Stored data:
########

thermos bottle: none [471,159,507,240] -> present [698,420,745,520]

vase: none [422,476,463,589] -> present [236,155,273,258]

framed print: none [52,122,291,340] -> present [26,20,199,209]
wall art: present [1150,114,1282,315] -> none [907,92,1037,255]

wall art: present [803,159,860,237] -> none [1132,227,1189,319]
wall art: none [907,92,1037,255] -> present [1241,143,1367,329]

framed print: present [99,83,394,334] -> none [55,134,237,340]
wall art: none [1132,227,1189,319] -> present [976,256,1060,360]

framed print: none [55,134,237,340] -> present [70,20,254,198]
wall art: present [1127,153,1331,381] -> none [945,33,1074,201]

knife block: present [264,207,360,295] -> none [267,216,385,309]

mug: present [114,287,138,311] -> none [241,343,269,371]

########

The records above, in their entirety, need to be set down again exactly.

thermos bottle: none [471,159,507,240] -> present [698,420,745,520]

vase: none [422,476,463,589] -> present [236,155,273,258]

framed print: none [52,122,291,340] -> present [26,20,199,209]
wall art: present [1150,114,1282,315] -> none [907,92,1037,255]

wall art: present [803,159,860,237] -> none [1132,227,1189,319]
wall art: none [907,92,1037,255] -> present [1241,143,1367,329]

framed print: present [99,83,394,334] -> none [55,134,237,340]
wall art: none [1132,227,1189,319] -> present [976,256,1060,360]

framed print: none [55,134,237,340] -> present [70,20,254,198]
wall art: present [1127,153,1331,381] -> none [945,33,1074,201]

knife block: present [264,207,360,295] -> none [267,216,385,309]

mug: present [114,287,138,311] -> none [241,343,269,371]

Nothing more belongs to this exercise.